給定兩個鏈表,如果這兩個鏈表相交,則返回第一個相交的頂點,如果不相交,則返回空。比如
A: a1 → a2
↘
c1 → c2 → c3
↗
B: b1 → b2 → b3
則返回c1節點。
方法一:(1)求出鏈表l1和l2的長度。(2)較長的鏈表先走|l1-l2|步。(3)設置兩個指針,直到兩個指針相等時,返回結果。ListNode *getIntersectionNode(ListNode *headA, ListNode *headB)
{
if (headA == NULL || headB == NULL)
return NULL;
int len1 = 1;
int len2 = 1;
ListNode *p1 = headA;
ListNode *p2 = headB;
while (p1->next)
{
len1++;
p1 = p1->next;
}
while (p2->next)
{
len2++;
p2 = p2->next;
}
if (p1 != p2)
return NULL;
p1 = headA;
p2 = headB;
if (len1 > len2)
{
int num = len1 - len2;
while (num-- > 0)
{
p1 = p1->next;
}
}
else
{
int num = len2 - len1;
while (num-- > 0)
{
p2 = p2->next;
}
}
while (p1 != p2)
{
p1 = p1->next;
p2 = p2->next;
}
return p1;
}
方法二:(1)設置兩個指針,判斷兩個指針是否爲空,且是否相等。(2)兩個指針每次都走一步,當l1指針爲空時,則把l1設置爲鏈表2的頭指針,l2指針爲空時,則把l2指針設置爲鏈表1的頭指針。
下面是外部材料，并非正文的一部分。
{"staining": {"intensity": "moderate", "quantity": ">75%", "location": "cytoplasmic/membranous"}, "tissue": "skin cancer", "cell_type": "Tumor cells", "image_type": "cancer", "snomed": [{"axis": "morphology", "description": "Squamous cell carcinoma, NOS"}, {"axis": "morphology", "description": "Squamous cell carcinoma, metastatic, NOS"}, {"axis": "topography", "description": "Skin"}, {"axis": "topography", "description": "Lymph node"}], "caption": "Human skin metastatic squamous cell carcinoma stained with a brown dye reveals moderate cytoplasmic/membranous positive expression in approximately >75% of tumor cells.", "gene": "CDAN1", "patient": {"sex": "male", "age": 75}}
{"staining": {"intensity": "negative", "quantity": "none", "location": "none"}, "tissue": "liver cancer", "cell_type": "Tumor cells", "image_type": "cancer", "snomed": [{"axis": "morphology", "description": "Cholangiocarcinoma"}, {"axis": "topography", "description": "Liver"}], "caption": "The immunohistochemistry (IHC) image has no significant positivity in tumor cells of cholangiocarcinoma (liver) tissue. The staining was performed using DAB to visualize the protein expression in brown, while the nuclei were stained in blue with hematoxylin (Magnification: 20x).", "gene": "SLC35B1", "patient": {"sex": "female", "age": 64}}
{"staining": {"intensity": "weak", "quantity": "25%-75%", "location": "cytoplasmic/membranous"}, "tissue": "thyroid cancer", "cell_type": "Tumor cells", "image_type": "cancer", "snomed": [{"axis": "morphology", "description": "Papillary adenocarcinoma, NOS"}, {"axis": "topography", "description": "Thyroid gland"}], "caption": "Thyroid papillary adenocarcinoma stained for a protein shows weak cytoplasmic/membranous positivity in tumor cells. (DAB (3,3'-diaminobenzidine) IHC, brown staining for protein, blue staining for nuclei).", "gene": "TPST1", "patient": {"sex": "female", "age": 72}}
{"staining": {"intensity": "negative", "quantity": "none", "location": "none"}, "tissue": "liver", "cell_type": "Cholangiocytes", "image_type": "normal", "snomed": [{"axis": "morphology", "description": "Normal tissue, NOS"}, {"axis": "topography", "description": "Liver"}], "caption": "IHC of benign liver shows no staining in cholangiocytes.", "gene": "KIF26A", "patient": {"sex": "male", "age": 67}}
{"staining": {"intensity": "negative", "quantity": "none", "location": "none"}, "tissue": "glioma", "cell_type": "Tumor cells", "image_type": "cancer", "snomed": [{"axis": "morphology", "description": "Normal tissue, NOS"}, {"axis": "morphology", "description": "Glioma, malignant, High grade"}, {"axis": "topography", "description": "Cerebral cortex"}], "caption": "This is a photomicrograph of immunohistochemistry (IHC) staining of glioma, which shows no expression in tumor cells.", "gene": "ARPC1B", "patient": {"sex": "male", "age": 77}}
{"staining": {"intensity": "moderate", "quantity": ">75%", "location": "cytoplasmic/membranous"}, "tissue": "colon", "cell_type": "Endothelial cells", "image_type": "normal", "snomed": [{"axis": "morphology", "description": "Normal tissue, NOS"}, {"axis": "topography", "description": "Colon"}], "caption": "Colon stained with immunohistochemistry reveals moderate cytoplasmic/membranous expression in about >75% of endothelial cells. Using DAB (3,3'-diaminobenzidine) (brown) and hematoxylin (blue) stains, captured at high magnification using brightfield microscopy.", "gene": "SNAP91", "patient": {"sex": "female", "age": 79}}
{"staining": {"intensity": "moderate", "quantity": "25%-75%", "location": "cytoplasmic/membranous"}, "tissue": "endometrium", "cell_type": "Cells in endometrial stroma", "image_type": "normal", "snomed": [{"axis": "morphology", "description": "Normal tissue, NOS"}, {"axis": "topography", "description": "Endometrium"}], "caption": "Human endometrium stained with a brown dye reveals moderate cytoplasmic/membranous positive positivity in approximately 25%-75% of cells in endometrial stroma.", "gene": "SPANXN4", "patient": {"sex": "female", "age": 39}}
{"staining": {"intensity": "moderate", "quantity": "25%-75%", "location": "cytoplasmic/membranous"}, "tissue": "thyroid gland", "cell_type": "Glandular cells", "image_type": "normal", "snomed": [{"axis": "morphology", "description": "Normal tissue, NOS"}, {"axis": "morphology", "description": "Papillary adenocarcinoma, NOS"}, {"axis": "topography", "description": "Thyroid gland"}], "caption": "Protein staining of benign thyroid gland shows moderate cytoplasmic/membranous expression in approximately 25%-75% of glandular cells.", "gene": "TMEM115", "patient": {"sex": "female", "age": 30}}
ListNode *getIntersectionNode(ListNode *headA, ListNode *headB)
{
if(headA == NULL || headB == NULL)
return NULL;
ListNode *p1 = headA;
ListNode *p2 = headB;
while(p1 != NULL && p2 != NULL && p1 != p2)
{
p1 = p1->next;
p2 = p2->next;
if(p1 == p2)
return p1;
if(p1 == NULL) p1 = headB;
if(p2 == NULL) p2 = headA;
}
return p1;
}